Parametric substrate (--substrate-host-vcpu=80 ... CLI flags)
Substrate-as-flags instead of substrate-as-file. Equivalent
information; worse ergonomics. Three example substrate YAMLs are
self-documenting in a way man scaletest-runner isn’t, and a
user who’s iterating on a substrate description benefits from
file-based version control.
Rejected for ergonomic reasons; the data model is the same either way.
Hard rules touched
None of the load-bearing BigFleet hard rules (CLAUDE.md §“Hard rules”). This ADR is purely about the scaletest harness file layout; the system-under-test contract is unchanged.

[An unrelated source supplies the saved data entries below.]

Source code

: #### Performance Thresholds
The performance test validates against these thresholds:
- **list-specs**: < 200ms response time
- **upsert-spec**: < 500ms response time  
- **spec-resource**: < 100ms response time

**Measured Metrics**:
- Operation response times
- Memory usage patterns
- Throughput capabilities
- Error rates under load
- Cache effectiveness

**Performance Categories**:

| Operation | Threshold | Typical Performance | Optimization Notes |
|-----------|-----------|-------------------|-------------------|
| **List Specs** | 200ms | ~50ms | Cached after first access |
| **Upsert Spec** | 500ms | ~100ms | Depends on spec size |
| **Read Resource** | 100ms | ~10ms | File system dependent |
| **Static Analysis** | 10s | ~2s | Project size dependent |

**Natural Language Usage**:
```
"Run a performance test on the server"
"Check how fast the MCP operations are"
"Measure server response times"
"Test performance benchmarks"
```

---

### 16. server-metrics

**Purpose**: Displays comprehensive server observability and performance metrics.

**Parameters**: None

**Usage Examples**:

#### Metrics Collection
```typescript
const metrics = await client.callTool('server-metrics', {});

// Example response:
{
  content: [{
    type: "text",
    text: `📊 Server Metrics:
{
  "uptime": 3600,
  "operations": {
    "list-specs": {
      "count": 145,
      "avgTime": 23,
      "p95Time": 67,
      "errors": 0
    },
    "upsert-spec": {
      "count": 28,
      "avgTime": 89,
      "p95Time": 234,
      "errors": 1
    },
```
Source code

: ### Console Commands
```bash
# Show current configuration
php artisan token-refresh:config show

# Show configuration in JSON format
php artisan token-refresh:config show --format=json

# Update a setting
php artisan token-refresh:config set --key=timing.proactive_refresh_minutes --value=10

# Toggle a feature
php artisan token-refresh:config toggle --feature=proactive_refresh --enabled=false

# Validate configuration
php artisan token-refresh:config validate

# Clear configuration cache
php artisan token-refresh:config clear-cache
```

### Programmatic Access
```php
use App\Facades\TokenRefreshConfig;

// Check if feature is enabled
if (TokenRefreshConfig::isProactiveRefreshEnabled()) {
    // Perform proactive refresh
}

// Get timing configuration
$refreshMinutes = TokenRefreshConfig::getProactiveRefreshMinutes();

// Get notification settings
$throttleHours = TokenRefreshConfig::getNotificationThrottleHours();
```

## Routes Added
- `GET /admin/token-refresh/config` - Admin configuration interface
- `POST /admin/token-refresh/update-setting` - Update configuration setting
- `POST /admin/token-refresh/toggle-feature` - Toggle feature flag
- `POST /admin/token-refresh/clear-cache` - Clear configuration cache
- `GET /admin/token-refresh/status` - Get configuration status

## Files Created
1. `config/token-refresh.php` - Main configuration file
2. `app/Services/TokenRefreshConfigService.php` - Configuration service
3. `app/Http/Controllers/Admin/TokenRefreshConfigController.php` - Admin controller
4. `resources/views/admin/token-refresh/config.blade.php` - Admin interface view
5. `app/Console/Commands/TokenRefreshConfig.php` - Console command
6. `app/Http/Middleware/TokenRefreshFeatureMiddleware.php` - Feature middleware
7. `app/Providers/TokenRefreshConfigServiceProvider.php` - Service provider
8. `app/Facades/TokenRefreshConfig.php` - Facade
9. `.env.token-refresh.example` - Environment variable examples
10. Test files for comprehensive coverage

Specifically:
- Provider RPC surface: unchanged.
- Coordinator / shard / operator wire format: unchanged.
- Cost formula: unchanged.
- Static stability: unchanged. (Failover profiles continue to exercise it; they just get their per-host packing from a substrate file.)
Under this contract the test-vs-runtime separation becomes explicit in the file layout: the profile is the canonical test definition; the substrate is the user’s runtime choice.
References
- ADR-0026 Scaletest models the Speculative tier.
- ADR-0028 Cycle-p99 is regime-parametric.
- ADR-0032 Realistic catalog production-calibrated workload distribution.
- ADR-0033 Phase 1 supply-credit must respect bind readiness (the active design discussion; its in-flight validation experiment applies unchanged to the post-migration layout — the SHA and behaviour matter, not the file path).
docs/scaletest.md(the runbook; reshapes under Stage 6).